* Instructions to follow
In the listing below, find each line with the string "clock" and return it.
[Opening Data section]
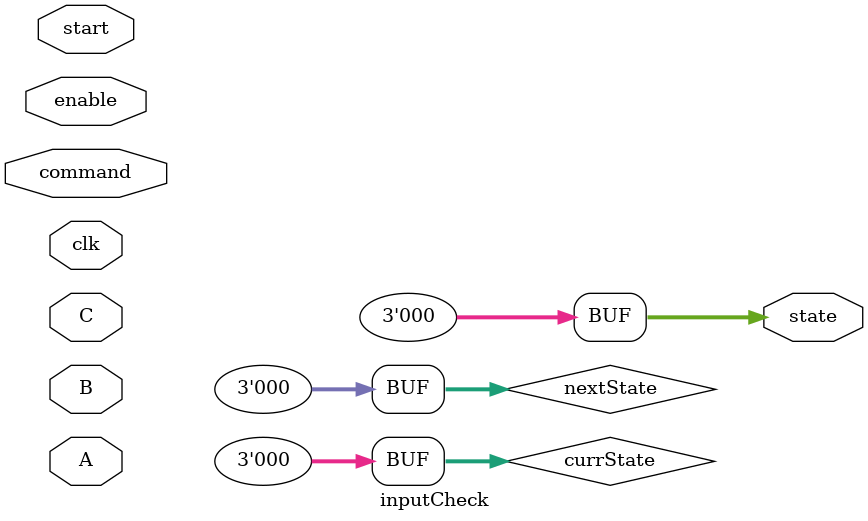
<source format=v>
/*
	-Give each input type its own hot signal
	-Every clock cycle, look through all signals too see if any of them are hot.
	-Assuming that at a single clock cycle only one signal will be hot check too see if it is the correct signal
	-This checking is done in a time window between enable signals
	-Game ends immediately if incorrect command in inputted
*/



module inputCheck (
A,				//key[1]
B,				//key[2]
C,				//key[3]
command,
clk,
enable,
state,
start

);

		input A,B,C;
		input [1:0] command;
		input clk;
		input enable;
		input start;
		output [2:0]state;
		
		reg [2:0]currState,nextState;
		reg right;
		reg wrong;
		assign state = currState;
		
		
		

		

		
		
	always@(*)
	begin		
			case(command)
			2'b00:
			begin
				right <= A&(~B)&(~C);
				wrong <= (~A)&(B|C);
			end
			
			2'b01:
			begin
				right <= B&(~A)&(~C);
				wrong <= (~B)&(A|C);
			end
			
			2'b11:
			begin
				right <= C&(~B)&(~A);
				wrong <= (~C)&(B|A);
			end		
			
			endcase
			
			if (enable)
			begin
			right <= 1'b0;
			wrong <= 1'b0;
			end
			
	end
		
		
	always@(*)
	begin
			case(currState) 
			2'b00: //check state
				begin
					if (wrong == 1'b1)
						nextState = 2'b01;
					else if(~start)
						nextState = 2'b10;
					else if(enable == 1'b1)
						nextState = 2'b01;
					else if (right == 1'b1)
						nextState = 2'b11;
					else if (enable == 1'b0)
						nextState = 2'b00;
					else
						nextState = 2'b00;
				end
			2'b01: //quit state
				if (~start)
					nextState = 2'b10;
				else
					nextState = 2'b01;
									
			2'b10: //start state
			begin
				if (start)
					nextState = 3'b111;
				else
					nextState = 2'b10;
			end
			2'b11:
				begin
					if (enable == 1'b1)
							nextState = 2'b00;
					else if (wrong == 1'b1)
							nextState = 2'b01;
					
					else if (enable == 1'b0)
						nextState = 2'b11;
					else
						nextState = 2'b00;
				end	
				
			3'b101: //check-wait
			begin
			
				if(start)
					nextState = 2'b00;
				else
					nextState = 3'b101;
			
			end
			
			3'b111:  //start-wait
			begin
				if (~start)
					nextState = 3'b101;
				else
					nextState = 3'b111;
			end
			default:
			begin
				currState = 2'b00;
				nextState = 2'b00;
				end
		endcase
	end

	always@(posedge clk)
  
		begin: state_FFs
     
			//if(!resetn)       
			//	currState <= 2'b01; 
 	   
			            
				currState <= nextState;
				
		end 



endmodule

</source>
[Closing Data section]
* Result of the exercise
	-Every clock cycle, look through all signals too see if any of them are hot.
	-Assuming that at a single clock cycle only one signal will be hot check too see if it is the correct signal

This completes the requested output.